Restate word for word the lines of the records below, starting at the line that contains "left shoulder: (504, 242)" and ending at the line that contains "left hip: (608, 284)", with both of those lines included and nothing else.

→ **SUPPLIED DATA**:
+ + + + +

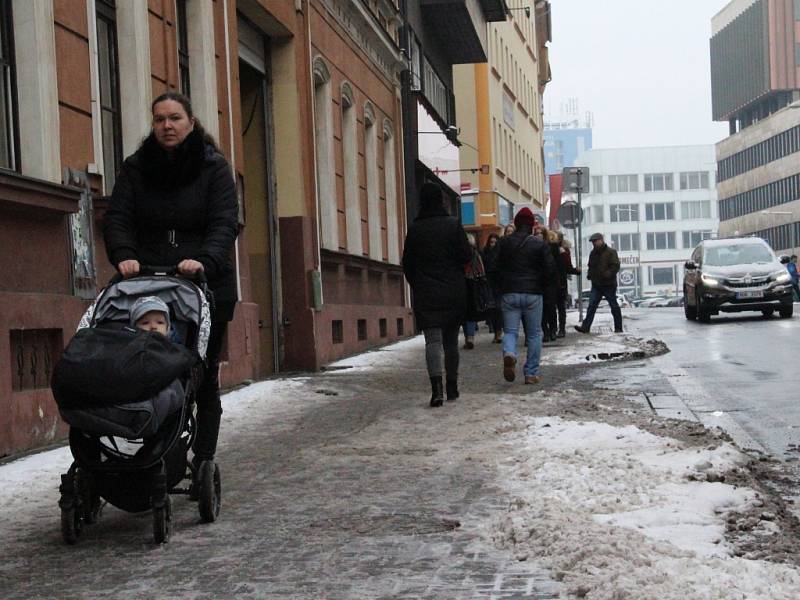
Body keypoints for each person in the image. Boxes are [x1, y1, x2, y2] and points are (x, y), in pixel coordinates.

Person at [103, 91, 238, 478]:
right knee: (145, 367)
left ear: (191, 123)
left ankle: (203, 454)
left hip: (204, 284)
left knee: (202, 373)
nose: (167, 126)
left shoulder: (214, 169)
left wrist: (205, 261)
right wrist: (124, 253)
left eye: (175, 118)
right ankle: (148, 444)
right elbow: (118, 219)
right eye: (160, 119)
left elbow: (224, 223)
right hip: (144, 279)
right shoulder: (136, 169)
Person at [402, 183, 472, 407]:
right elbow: (466, 256)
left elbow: (408, 264)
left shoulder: (415, 229)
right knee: (451, 341)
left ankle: (437, 390)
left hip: (427, 293)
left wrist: (419, 284)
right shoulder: (453, 226)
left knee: (432, 342)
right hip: (453, 291)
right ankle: (452, 386)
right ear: (442, 201)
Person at [497, 207, 556, 385]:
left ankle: (509, 353)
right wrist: (542, 286)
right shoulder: (539, 244)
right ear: (531, 225)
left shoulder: (504, 242)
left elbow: (494, 266)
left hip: (509, 292)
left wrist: (501, 286)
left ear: (515, 224)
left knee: (511, 331)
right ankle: (531, 373)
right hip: (533, 294)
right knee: (534, 334)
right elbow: (550, 269)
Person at [574, 232, 623, 334]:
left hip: (608, 284)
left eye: (595, 241)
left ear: (601, 240)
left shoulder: (611, 252)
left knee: (613, 306)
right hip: (596, 284)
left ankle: (618, 327)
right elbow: (590, 265)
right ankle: (585, 327)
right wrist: (590, 275)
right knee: (591, 306)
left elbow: (615, 266)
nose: (594, 244)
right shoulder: (593, 253)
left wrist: (608, 274)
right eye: (593, 242)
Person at [555, 232, 581, 337]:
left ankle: (561, 329)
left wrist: (575, 270)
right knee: (553, 307)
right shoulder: (546, 248)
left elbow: (567, 267)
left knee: (560, 307)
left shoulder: (564, 251)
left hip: (560, 282)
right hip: (551, 281)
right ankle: (554, 329)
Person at [481, 233, 503, 343]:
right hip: (489, 283)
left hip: (499, 283)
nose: (493, 244)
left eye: (495, 242)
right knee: (492, 308)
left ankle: (498, 332)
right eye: (491, 242)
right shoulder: (485, 253)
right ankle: (496, 331)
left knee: (498, 308)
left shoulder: (500, 253)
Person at [462, 233, 483, 350]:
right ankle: (470, 337)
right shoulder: (475, 254)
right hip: (473, 283)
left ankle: (467, 338)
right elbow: (481, 270)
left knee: (463, 312)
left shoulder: (458, 253)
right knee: (471, 311)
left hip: (461, 283)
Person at [540, 227, 560, 343]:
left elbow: (558, 265)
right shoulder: (533, 248)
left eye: (540, 234)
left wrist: (559, 281)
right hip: (538, 282)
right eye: (536, 234)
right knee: (541, 309)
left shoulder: (553, 247)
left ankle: (553, 330)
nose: (538, 236)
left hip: (551, 282)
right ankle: (545, 332)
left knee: (551, 307)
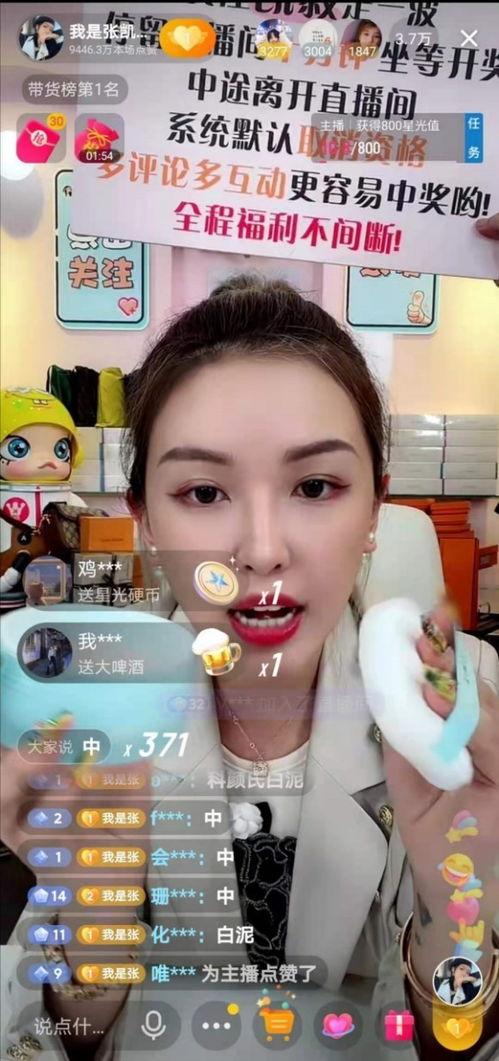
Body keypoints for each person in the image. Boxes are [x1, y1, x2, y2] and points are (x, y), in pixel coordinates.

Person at [1, 277, 499, 1060]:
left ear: (373, 509)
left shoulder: (459, 710)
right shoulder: (104, 710)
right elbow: (44, 1040)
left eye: (314, 486)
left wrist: (456, 911)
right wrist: (93, 928)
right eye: (203, 491)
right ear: (145, 519)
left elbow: (456, 1043)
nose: (262, 551)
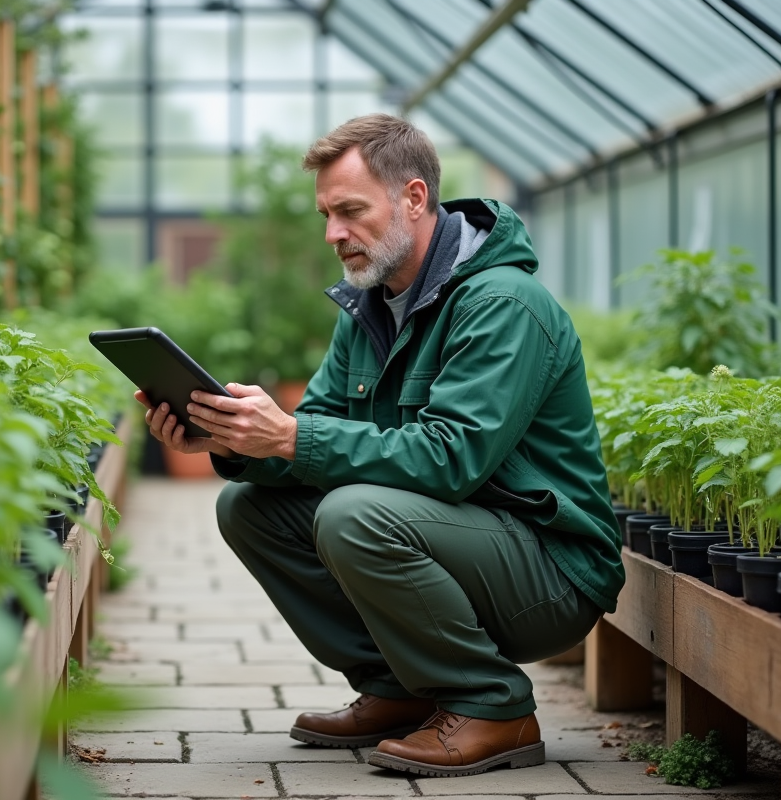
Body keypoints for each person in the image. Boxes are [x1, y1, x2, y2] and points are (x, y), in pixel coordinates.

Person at [135, 113, 624, 778]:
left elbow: (452, 459)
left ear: (414, 198)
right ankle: (399, 690)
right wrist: (236, 440)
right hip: (459, 540)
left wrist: (292, 434)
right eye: (326, 216)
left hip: (549, 571)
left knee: (353, 515)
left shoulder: (504, 303)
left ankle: (493, 705)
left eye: (351, 211)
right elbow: (317, 440)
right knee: (247, 506)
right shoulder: (372, 306)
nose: (335, 234)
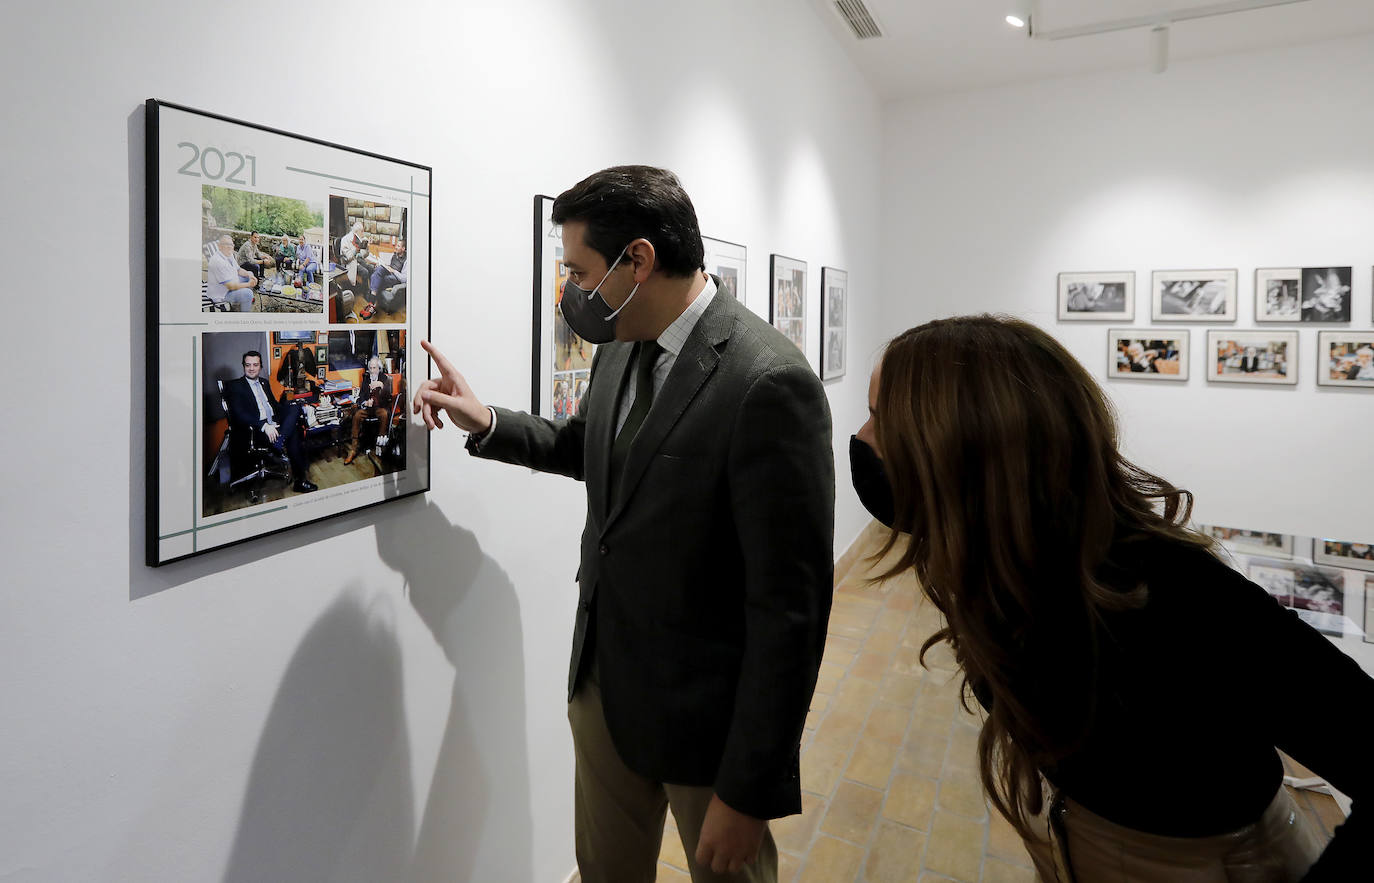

+ + + + +

→ **EXERCISE SOLUTION**:
left shoulder: (504, 242)
left elbow: (494, 266)
left hip: (509, 292)
left wrist: (501, 286)
left ear: (515, 224)
left knee: (511, 331)
right ankle: (531, 373)
right hip: (533, 294)
right knee: (534, 334)
right elbow: (550, 269)
Person at [574, 232, 623, 334]:
left hip: (608, 284)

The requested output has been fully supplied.